Nach den Finalsieg gab es übrigens Ausschreitungen quer durch die Republik, weil sich die arabischen Maghreb-Franzosen offensichtlich nicht ausreichend vertreten gefühlt haben in der Mannschaft Multi-Color: nur ein Spieler (Algerien). Ist das nicht irgendwie auch rassistisch? Meine Frau ist übrigens Kroatin. Vielleicht lässt man alle zukünftigen NGO-Rettungsschiffe an der Adriaküste anlegen, dann klappts vielleicht bei der WM 2038? Man muss nur verhindern, dass potentielle jugendliche Talente nicht weiterreisen ins gelobte Land von “Die Mannschaft” (#ZSMMN). Seehofer bitte übernehmen!

Werner Hauck / 16.07.2018

Als Randerscheinungung war zu beobachten, daß manche Spieler durch “Sich-Bekreuzigen” um göttlichen Beistand baten. Selbst das Spielfeld musste da hin und wieder herhalten. Da können wir gespannt sein, wie dieser gute alte Brauch in Katar Verwendung finden wird! Ein Untersagen würde ja zu einer einseitigen Benachteiligung der christlich orientierten Spieler führen!

Dietrich Herrmann / 16.07.2018

So Africa won the FIFA WC.  France World Cup Players 1) Presnel Kimpembe - Congo 2) Samuel Umtiti - Cameroon 3) Paul Pogba- Guinea 4) Kylian Mbappé - Cameroon 5) Ousmane Dembélé - Senegal 6) Corentin Tolisso - Togo 7) N’Golo Kanté - Mali 8) Blaise Matuidi - Angola 9) Steven Nzonzi - DR Congo 10) Steve Mandanda - DR Congo 11) Adil Rami - Morocco 2) Nabil Fekir - Algeria 13) Djibril Sidibé - Senegal 14) Benjamin Mendy - Senegal     Makes you think…...

Otto Nagel / 16.07.2018

Ich bin jetzt auf Schneider-Droge ! 4 Jahre Wartezeit halte ich nicht durch ! Haben Sie doch ein Herz mit mir, wie wäre es mit einem Aufarbeitungstagebuch über unsere DFB-Spitzenkräfte. Letztens sah ich Jogi mit einer Raute vor seiner Brust, was sagt uns das ? ?

Alexander Brandenburg / 16.07.2018

Der ewige Nivea -Grüne Loew wird bis zur nächsten WM sicherlich ein paar neue türkische Fußtreter und aus der Gruppe der uns Bereichernden auch einige Spieler finden, die uns zum WM-Titel in Qatar führen werden.

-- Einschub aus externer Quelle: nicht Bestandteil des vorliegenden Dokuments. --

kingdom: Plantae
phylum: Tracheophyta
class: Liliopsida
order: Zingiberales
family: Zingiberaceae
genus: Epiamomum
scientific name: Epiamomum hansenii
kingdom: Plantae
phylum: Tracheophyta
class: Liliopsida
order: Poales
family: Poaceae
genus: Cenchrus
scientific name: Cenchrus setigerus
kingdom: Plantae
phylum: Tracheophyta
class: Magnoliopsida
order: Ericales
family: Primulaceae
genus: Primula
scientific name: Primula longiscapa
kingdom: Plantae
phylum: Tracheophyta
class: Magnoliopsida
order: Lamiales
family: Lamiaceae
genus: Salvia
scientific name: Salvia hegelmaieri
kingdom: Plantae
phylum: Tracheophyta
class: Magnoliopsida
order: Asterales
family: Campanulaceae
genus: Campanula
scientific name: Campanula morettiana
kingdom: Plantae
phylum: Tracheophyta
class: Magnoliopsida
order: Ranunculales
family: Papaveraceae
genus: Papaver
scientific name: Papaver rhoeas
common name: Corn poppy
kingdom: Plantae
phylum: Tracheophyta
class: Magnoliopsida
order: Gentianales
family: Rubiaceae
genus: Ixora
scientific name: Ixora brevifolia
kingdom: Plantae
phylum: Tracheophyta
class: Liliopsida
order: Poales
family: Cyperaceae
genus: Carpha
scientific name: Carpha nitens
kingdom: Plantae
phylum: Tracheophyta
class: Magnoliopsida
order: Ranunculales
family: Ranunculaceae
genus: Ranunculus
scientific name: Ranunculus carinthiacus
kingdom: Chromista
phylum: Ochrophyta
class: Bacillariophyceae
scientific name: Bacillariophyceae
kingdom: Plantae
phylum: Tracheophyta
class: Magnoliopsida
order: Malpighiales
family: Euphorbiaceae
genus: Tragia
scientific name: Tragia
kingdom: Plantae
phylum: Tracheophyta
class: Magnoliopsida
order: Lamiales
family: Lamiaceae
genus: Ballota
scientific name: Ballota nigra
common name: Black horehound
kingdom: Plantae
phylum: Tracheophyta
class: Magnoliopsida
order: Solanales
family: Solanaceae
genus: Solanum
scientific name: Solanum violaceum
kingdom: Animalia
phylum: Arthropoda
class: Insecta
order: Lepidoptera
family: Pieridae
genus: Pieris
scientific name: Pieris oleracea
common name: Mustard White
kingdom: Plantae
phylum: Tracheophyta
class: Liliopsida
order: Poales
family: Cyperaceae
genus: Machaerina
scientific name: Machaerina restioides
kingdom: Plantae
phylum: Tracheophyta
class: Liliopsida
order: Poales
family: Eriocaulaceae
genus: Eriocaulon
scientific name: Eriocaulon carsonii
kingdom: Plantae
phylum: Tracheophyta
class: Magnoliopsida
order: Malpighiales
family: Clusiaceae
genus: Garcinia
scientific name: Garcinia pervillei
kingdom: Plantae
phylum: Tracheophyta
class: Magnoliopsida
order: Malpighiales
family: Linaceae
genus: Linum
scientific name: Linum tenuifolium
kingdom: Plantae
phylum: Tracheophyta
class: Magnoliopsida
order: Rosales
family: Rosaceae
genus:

Die Nationalhymne wird bis dahin abgeschafft und durch gemurmelte Koranverse ersetzt sein. Vielleicht gelingt es der Merkel-Crew beim DFB auch, die Qualifikation durch eine moralische und humane Erneuerung des Fußballspiels sowie durch eine Respekt und Anti-Diskriminierung auf dem Platz einfordernde Fußballform zu entwickeln. Ich weiß auch nicht, wie die Mannschaft mit der arabischen Kleidung spielen will, doch lassen wir uns überraschen!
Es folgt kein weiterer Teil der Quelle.